“you can’t always get what you wan’t, but if you try sometimes, you might find you get what you need.” – the Rolling Stones
Every time I used the word “need” B would ask me to define what need is. I’ve held on to that question. I find it comes in handy. When I think of neediness I think of JJ. He has so much of what he thought of as need, he tried to define what he “needed” from a relationship, from his life. Sometimes he would use the word “want” instead. Want isn’t all that much different except that it takes ownership of desire. We all do this. We like to define.
I’ve been thinking about biology of late and of the inherent aspect of definition and systematic identification of things in western scientific method. About how we like cause and effect so much, as if there is only one choice of outcome for every interaction. JJ wanted very specific things from me and he had a very specific idea of what the result of receiving those things would be. He wanted guidance most of all, I think.
My friend asked me why I would still even put fourth an effort to say hello once in a while. The answer is that his inability to love or communicate does not preclude my ability to. I did not enter into our relationship with only want or need in mind. I entered with the intention to give, I exited with that intention, and I prefer to continue with that intention.
Could I give him everything he wanted? No. Could he give that to me? No. I don’t mean to say that I didn’t expect reciprocity of giving, only that I wanted the intent of giving to lead my actions. Want is not what matters, giving is. Nature does not define and classify what it needs for evolution, it just gives from what it has.

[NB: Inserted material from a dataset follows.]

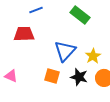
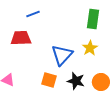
green rectangle: (80, 15) -> (93, 19), moved, turned 60
yellow star: (93, 56) -> (90, 48), moved

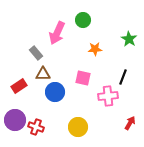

The first day I met him I sat on the edge of my bed after he left and looked at myself in the mirror. “He’s just a boy. You will not hurt him.” I told myself. “Allow him to be enough just as he is.” I don’t think I always did well and I certainly never told him until the end that he was fine the way he was. Although, at times, I may have wanted things he couldn’t give, a sublime life together blossoming with growing pains and kindness was all I needed with him.
“What a beautiful thing is a life together as growing personalities, each helping the other to flower, rather than just moving into the standard archetype. It’s a wonderful thing when people can make the decision to be something quite astonishing and unexpected, rather than cookie-mold products.” – JC
10-minute couscous salad
- 4 oz couscous
- 7 fl oz hot low salt vegetable stock (from a cube is fine)
- 2 spring onions
- 1 red pepper
- ½ cucumber
- 2 oz feta cheese , cubed
- 2 tbsp pesto
- 2 tbsp toasted pine nuts
Tip couscous into a large bowl, pour over stock. Cover, then leave for 10 mins, until fluffy and all the stock has been absorbed. Meanwhile, slice the onions and pepper and dice the cucumber. Add these to the couscous, fork through pesto, crumble in feta, then sprinkle over pine nuts to serve.